Heat about 1 tbsp of olive oil in a small saucepan, add the tomatoes and cook for a couple of minutes until they begin to soften. Add 2 tsp of balsamic vinegar, salt & pepper, about 1 tsp of sugar and about 1/2 cp of water. Allow it to simmer until the tomatoes break down completely, about 10-15 minutes. Allow it to cool.

Place the tomato puree in the blender and puree. Add a bit more balsamic and about 1/4 cp of olive oil. Check the seasoning again and put in the fridge to cool.

For the salad:
Blanched asparagus*
Firm tomato, cubed

*To blanch the asparagus, trim the ends and cut the spears in half or thirds, depending on the size. Bring a pot of lightly salted water to a boil and dump the asparagus in for a couple of minutes. Just long enough for the green to become very vibrant. Remove the asparagus and dunk them in a bowl of ice water for a couple of minutes.

Drain the asparagus and pat dry them, placing them in a salad bowl. Add the tomatoes and lettuce. Drizzle the tomato dressing over the top.


Cookingly yours,


What’s in the bag? Part 1

I admit it. It was Sunday, I couldn’t decide on dinner and I was slightly bored. My dear friendster Cindy had given us a gift card to Whole Foods when we got married (we’re still newlyweds!) and so I thought this would be a perfect opportunity to make use of those plastic dollars.

I cozied up to hubby, batted my eyelashes and said, in my most sultry voice: ‘Let’s play a game. You go to the store with this money and buy anything you want and I’ll cook it. I get no input. I’ll cook whatever you bring, even if I’ve never tried it before’.

Yes, I was feeling brave and daring. I imagined myself a contestant in my show: a cross between the Next Food Network Star, Chopped and Top Chef.  When he wasn’t back almost an hour later, I began to worry. Then he showed up with 2 HUGE bags from WF…! yeah, it was time to panic.

He produced lamb chops (virgin territory), pears, long-stemmed artichokes (never seen those before), potatoes, NY strips, ciabatta bread YUM! bok choy, pasta, and some other goodies. Definitely more than one meal. I paced, drank wine, paced some more and finally came up with a menu!

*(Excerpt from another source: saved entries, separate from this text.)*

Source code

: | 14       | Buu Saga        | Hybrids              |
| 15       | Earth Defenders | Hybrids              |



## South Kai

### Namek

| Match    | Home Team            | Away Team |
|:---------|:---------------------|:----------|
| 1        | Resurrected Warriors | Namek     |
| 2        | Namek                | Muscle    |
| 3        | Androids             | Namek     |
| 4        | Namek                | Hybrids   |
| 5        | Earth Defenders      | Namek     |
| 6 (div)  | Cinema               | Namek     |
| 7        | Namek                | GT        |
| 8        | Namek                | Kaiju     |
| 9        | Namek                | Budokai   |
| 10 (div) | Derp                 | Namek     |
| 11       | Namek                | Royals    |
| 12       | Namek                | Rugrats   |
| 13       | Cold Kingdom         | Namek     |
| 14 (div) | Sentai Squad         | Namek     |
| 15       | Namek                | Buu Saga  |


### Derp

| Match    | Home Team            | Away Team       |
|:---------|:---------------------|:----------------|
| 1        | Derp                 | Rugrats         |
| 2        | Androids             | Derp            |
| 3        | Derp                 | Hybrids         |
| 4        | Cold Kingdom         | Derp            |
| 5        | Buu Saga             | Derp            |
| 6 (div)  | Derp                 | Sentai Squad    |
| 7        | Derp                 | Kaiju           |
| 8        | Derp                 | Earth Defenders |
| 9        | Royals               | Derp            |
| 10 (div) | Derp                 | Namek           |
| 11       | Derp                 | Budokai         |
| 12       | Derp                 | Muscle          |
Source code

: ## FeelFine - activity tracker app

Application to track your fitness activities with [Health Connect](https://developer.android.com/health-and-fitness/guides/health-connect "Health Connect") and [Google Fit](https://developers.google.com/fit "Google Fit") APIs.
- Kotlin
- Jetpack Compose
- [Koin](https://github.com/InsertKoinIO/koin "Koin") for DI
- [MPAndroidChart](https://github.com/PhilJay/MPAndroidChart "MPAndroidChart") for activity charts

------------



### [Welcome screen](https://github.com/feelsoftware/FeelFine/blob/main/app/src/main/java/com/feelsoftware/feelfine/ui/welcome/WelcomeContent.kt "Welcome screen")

I would try my hand at the lamb chops and I would serve them over pasta with a Putanesca-ish sauce. I would also try making a pear tart. The deal was I had to do as much as possible without looking for recipes. I was able to do so except for the tart; baking is, after all, science. Here’s how the chops went down.

Arent they beautiful?

Aren't they beautiful?

Grilled Lamb Chops
1 lb of lamb chops (whole)
3 tbsp olive oil
2 tsp sea salt
1 tsp pepper
2 garlic cloves, crushed
First we scored the fatty side of the rack, then we marinated it.
Marinate: Then I threw the rest of the ingredients into a Ziploc bag, got the salt incorporated and added the chops. I let them hang out there for about 2 hours, turning them every so often.

Preheat oven to 375
Cook: In a very hot oven proof skillet, heat up some olive oil and place the rack fatty side down. You want to sear it about 3 minutes on each side (be sure not to burn it). Keep turning until you get all sides browned, then turn it so the fatty side is on top, and put it in the preheated oven for another 15-20 minutes depending on how you prefer to cook it.

After searing before hitting the oven

After searing before hitting the oven

Salsa Putanesca-ish
3 slices of bacon, cubed
1 white onion, chopped
2 garlic cloves, crushed
8 crimini mushrooms, diced
1/4 cp Italian parsley, chopped
3 Roma tomatoes, diced
1 can roasted tomatoes
1/2 cp assorted olives, chopped
2 tsp anchovy paste
2 cp good beer
salt & pepper to taste

Saute the bacon to render some of the fat, but keep it soft. Add onions and cook until translucent; then add garlic and mushrooms. Once the mushrooms begin to soften, add the tomatoes, parsley and olives, stir in. Then add the anchovy paste and beer, bring it to a boil then reduce the heat to a simmer. Allow the flavors to cook in for about 30-45 minutes, stirring constantly. You may not need to add salt, but check at the end of the cooking time and adjust seasoning.

Serve: Remove chops from oven and allow to rest for about 10 minutes before slicing. In the meantime, cook, drain and serve your pasta onto a plate. Top with sauce and place a few chops over that, sprinkle with fresh parsley if desired.